Activity.
Wherever the string "drwxr" shows up in the records below, return that line.

Records shown.

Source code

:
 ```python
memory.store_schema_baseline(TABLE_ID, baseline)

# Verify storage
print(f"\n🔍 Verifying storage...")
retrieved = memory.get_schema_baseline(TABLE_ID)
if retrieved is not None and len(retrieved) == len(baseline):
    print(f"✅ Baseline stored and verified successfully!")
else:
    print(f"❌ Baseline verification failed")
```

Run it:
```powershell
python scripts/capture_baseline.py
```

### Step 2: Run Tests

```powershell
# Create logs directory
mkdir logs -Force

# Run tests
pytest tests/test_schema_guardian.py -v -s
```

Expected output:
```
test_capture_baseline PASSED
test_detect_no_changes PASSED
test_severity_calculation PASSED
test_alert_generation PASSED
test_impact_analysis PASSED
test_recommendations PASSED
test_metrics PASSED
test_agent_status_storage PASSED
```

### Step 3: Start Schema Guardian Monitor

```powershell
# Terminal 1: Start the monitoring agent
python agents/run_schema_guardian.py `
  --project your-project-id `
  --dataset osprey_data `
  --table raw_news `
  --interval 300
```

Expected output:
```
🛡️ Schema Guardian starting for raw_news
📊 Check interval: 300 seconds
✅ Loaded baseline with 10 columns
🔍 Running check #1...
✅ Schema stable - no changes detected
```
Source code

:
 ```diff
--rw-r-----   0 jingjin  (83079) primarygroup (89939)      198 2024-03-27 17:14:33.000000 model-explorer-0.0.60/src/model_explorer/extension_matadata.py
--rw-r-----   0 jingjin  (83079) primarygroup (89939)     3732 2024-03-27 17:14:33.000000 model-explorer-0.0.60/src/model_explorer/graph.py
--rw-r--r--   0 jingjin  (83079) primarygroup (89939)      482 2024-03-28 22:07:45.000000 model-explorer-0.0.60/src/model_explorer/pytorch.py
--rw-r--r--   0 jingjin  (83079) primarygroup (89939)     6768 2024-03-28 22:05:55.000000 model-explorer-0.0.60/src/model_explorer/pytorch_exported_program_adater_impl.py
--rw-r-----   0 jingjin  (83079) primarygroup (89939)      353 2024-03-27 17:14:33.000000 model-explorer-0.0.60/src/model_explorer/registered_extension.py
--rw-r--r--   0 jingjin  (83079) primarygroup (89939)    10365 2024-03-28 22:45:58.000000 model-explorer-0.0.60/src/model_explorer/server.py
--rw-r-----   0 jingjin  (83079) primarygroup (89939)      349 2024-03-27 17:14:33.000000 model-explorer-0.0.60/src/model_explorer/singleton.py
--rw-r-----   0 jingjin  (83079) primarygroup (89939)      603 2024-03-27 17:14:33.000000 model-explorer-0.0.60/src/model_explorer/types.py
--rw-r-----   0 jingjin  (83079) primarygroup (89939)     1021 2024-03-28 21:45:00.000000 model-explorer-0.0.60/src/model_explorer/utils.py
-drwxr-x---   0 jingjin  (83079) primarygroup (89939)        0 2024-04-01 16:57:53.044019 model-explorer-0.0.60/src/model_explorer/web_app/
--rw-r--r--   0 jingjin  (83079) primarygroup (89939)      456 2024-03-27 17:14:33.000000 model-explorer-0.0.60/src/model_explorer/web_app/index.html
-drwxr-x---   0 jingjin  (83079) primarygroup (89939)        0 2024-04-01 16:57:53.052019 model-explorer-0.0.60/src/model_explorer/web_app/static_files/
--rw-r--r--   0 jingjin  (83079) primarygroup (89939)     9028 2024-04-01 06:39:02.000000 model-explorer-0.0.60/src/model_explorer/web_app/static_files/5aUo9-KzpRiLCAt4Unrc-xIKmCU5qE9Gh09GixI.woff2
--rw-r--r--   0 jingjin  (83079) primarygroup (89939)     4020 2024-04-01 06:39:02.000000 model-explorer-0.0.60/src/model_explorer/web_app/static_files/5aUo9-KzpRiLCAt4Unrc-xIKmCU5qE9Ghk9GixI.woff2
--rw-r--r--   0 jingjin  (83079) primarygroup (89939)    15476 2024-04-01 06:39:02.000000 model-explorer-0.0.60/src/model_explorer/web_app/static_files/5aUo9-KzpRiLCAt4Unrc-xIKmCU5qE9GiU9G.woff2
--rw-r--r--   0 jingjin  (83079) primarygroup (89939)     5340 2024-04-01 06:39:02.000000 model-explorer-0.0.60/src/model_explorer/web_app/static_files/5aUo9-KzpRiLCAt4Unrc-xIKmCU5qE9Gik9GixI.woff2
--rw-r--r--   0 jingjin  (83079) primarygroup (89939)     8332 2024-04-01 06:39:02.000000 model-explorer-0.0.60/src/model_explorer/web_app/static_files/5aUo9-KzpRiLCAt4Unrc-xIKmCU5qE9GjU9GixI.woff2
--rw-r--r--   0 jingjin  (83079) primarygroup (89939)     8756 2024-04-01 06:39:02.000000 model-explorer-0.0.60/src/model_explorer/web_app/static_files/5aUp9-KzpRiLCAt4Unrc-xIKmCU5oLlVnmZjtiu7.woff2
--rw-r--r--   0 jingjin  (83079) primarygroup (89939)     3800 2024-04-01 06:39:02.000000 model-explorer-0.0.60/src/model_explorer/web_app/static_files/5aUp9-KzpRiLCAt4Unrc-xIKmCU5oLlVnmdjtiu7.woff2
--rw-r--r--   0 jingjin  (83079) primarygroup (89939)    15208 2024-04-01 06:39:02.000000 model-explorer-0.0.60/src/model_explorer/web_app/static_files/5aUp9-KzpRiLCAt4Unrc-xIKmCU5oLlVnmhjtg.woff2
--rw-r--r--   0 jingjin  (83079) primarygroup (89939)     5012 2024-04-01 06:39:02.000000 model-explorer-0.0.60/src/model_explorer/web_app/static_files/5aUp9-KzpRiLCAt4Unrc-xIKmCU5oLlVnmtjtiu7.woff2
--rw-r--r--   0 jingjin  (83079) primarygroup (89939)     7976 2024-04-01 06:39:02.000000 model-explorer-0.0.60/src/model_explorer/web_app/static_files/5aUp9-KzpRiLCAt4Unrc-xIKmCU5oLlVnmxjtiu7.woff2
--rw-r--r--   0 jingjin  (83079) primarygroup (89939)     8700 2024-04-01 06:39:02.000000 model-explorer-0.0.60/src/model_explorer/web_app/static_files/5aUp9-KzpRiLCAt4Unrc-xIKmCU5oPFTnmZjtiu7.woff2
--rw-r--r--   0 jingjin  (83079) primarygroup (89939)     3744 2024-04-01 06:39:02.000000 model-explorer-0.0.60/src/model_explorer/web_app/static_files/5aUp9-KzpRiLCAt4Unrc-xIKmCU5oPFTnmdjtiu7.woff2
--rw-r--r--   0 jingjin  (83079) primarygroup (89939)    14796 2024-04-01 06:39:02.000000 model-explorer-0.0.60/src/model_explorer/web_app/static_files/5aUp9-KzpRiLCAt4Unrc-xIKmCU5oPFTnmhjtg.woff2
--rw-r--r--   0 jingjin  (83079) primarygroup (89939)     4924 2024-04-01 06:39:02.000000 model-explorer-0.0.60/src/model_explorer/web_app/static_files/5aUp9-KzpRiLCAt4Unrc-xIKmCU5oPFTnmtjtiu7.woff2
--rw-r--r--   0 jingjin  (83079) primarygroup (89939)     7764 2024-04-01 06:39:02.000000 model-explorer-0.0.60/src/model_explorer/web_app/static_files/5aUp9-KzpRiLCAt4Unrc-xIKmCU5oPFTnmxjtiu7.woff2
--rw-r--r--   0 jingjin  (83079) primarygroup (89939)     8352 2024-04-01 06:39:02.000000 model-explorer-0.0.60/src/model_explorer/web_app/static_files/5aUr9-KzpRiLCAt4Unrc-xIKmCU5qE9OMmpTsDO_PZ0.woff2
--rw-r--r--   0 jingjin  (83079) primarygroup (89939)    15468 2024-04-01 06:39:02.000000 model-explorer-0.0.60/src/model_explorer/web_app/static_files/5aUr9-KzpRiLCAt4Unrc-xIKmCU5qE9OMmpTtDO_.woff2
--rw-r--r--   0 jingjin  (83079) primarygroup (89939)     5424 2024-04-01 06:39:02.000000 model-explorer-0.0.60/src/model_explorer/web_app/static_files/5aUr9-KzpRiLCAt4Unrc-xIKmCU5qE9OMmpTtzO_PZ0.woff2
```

Expected output.
-drwxr-x---   0 jingjin  (83079) primarygroup (89939)        0 2024-04-01 16:57:53.044019 model-explorer-0.0.60/src/model_explorer/web_app/
-drwxr-x---   0 jingjin  (83079) primarygroup (89939)        0 2024-04-01 16:57:53.052019 model-explorer-0.0.60/src/model_explorer/web_app/static_files/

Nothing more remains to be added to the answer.